Noise and vibration control is a major concern in several industries and a lot of work has been dedicated to the design of efficient active or passive damping treatments. Such treatments are usually applied to the vibrating structure by means of an adhesive layer. There is a high number of environmental parameters, such as temperature or frequency, which may influence the behaviour of the adhesive layer and modify the damping efficiency of the treatment. Therefore it is desired to model this bonding layer to take into account its viscoelastic behaviour in the finite element model.

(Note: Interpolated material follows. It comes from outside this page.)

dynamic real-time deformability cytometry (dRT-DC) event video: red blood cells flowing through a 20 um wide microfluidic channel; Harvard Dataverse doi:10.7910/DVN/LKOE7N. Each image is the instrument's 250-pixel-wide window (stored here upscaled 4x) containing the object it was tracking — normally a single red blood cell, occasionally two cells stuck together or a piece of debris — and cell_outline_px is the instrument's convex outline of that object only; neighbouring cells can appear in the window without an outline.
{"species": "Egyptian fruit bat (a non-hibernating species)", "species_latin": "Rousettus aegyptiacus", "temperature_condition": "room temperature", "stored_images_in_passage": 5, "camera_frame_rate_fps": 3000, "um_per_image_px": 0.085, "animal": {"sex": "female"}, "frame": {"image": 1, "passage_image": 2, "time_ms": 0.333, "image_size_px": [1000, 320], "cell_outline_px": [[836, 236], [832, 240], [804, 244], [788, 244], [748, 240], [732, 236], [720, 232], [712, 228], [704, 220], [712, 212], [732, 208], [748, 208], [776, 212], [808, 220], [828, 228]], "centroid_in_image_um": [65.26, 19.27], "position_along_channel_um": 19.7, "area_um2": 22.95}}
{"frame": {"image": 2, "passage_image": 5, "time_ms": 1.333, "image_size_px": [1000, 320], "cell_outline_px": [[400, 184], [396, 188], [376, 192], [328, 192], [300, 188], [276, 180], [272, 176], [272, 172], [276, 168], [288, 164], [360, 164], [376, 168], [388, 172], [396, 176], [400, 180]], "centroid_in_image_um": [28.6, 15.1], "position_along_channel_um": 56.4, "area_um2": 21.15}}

The goal of this work is to present a procedure to characterise and model the adhesive layer. To that purpose, an experimental-numerical method for inverse characterisation of the frequency dependent properties of the adhesive layer is applied. The proposed inverse approach is based on a fractional derivative model whose parameters are identified by minimising the difference between the simulated and the measured dynamic response of a multi-layered structure assembled by bonding. The fractional derivative model presents the advantage of describing accurately the viscoelastic behaviour of many polymers with only four parameters. In the finite element model used for the optimisation, the adhesive layer is modeled by interface finite elements, i.e. by bidimensional elements representative of the tridimensional behaviour of the bonding layer.
The influence of the adhesive layer on the efficiency of a damping treatment is evidenced by performing dynamic testing on a sandwich structure with a viscoelastic core, assembled by bonding. The proposed characterisation and modeling procedure is applied in order to produce a better predictive model of the sandwich composite structure.